The show at Atwood’s was no disappointment, even in a crowded tiny bar, the music was uplifting and energizing. I purchased a CD directly from Hayley for 10 bucks. It’s a nice jacket-sleeve, full-artwork driven item, which has come to almost fully replace the old plastic jewel case that was the standard in the 90’s.
The genre-blend in their music on this album includes folk, jazz, showtunes and various rock styles.
Gasoline by Hayley Jane & The Primates – “Must Hear” Tracks
Track 2 – Zen Game – “I’m gonna make you smile”
Zen Game is exactly the kind of track that each time you hear it, you start wanting it more and more. The lyrics “release this strong-hold on what’s inside, just let that horn blow, and I’m gonna make you smile”, grow from one chorus to another, and by the 2nd or 3rd chorus, it erupts in a clean and beautiful hollar of a vocal melody.

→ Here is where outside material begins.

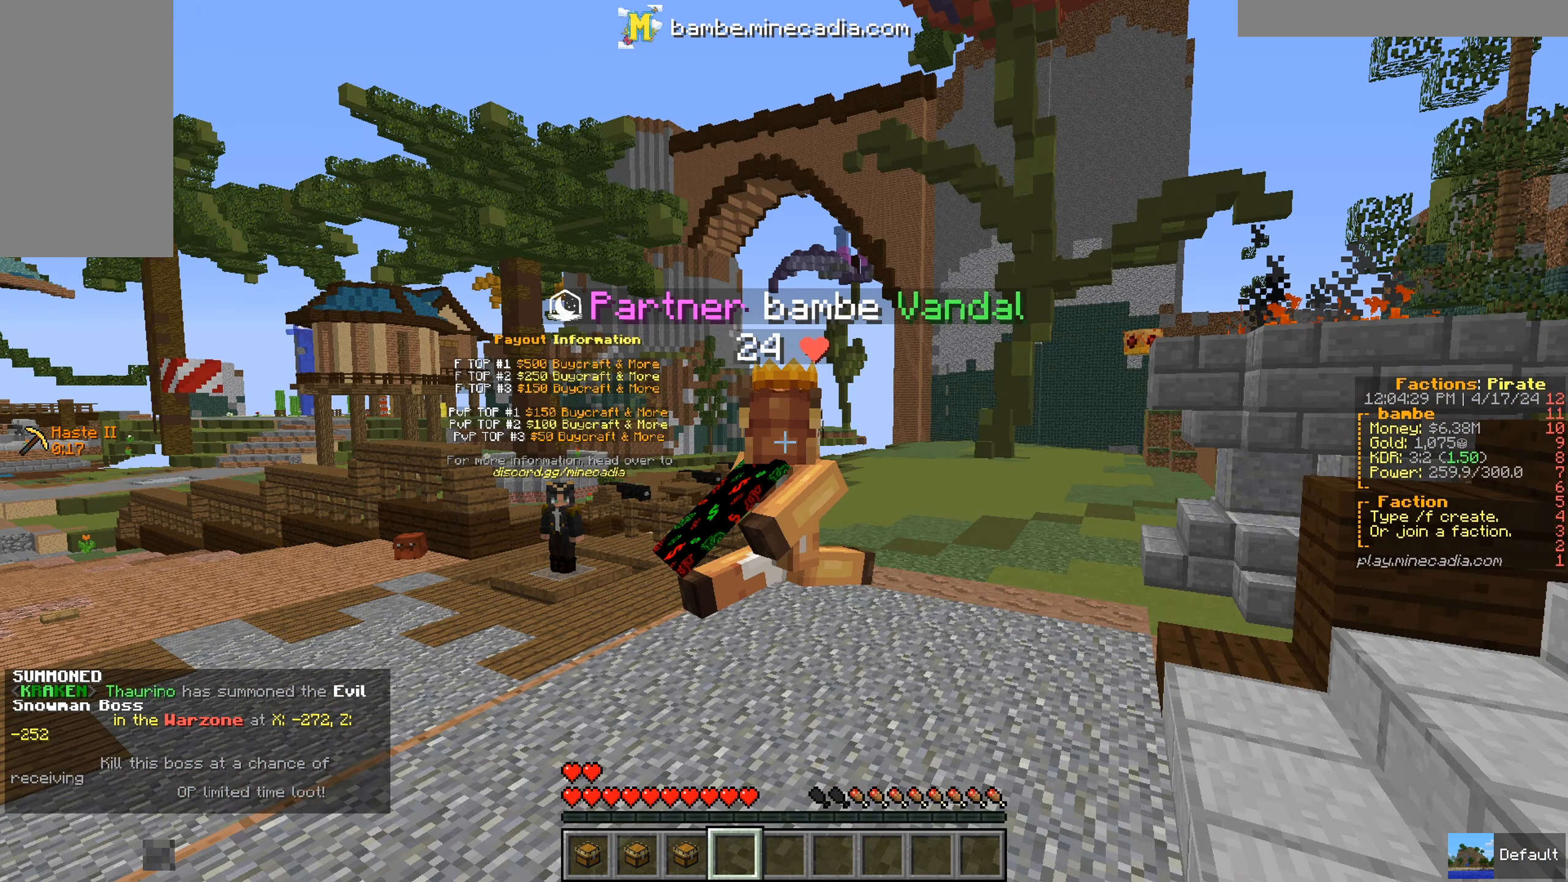
{"keys": ["w"], "mouse": [], "events": []}
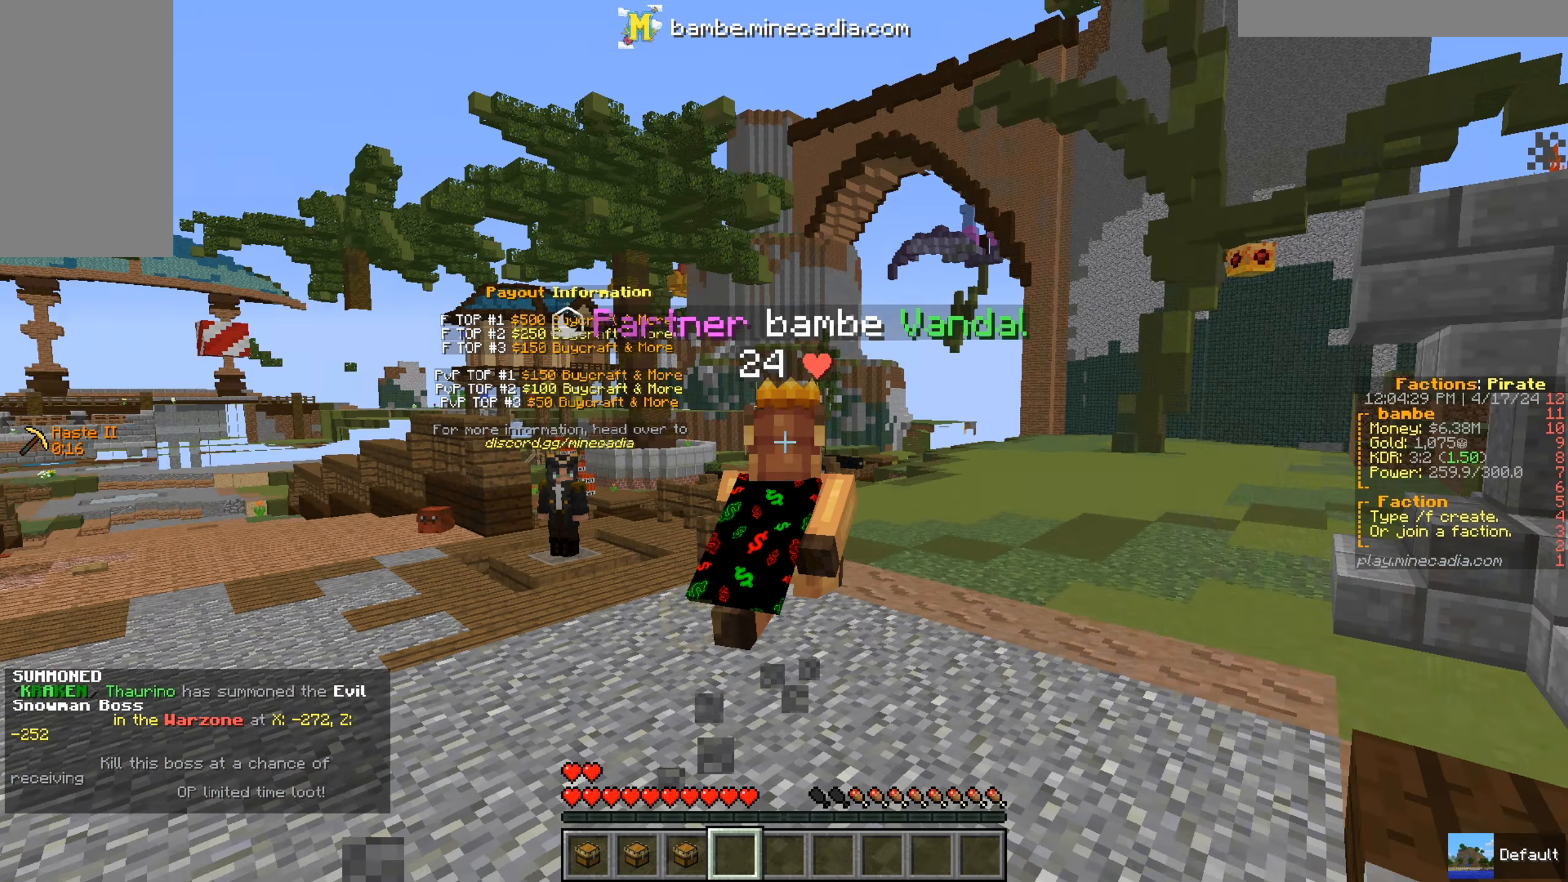
{"keys": ["w"], "mouse": [], "events": []}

Track 4 – Ruled Out – “Daddy won’t you let you hair down, like you’re moving in slow motion”
Aside from the fact that the song is uniquely interesting because the verses and chorus are at completely different rhythms, it also comes across as unique because of that lyric above, which to me doesn’t seem like the kind of statement you normally hear from a woman singing about a man in a song.
There’s also a great dynamic between the reflective versus, which consider the various ways an ex-boyfriend and ex-girlfriend can maintain a connection (which are basically all “ruled out”), and the chorus, which hones directly in on the lament and desire for that person, who is no longer available. That chorus melody, full of angst, really makes this song something to listen to.
Track 8 – Gasoline – “If you ain’t loving, stop production baby”
Just a great jazzy tune, upbeat, interesting. “We’re just wild beasts trying to domesticate ourselves”. Great driving grooves that build up the choruses.
Track 9 – Dream Canvas #10 – “I’m sadder than the day I learned, I couldn’t sit on a cloud”
This song reflects on the relate-able struggle of life as an artist. The lyrics play nicely as a blend of artistic metaphors mixed with cold hard facts, and the melody maintains a genuine connection to the point. Even though it’s a song about being sad and life being tough, it’s actually one of the most upbeat songs on the album. Another example of the consistently mold-breaking efforts by Hayley and the Primates.
Track 10 – The Right – “Alright your heart, needs a home, fine you can stay but just leave me alone.”
This one is a perfect example of a songwriter and band who know exactly how to work with dynamics to make a song amazing. The song is theater-esque, it’s a ballad, it’s a narrative, and it’s emotional. It’s one of those songs that do a bit of a breakdown-chorus, using vocal filters which when used correctly, give the song an interesting texture. There is also a really sexy guitar solo on this one.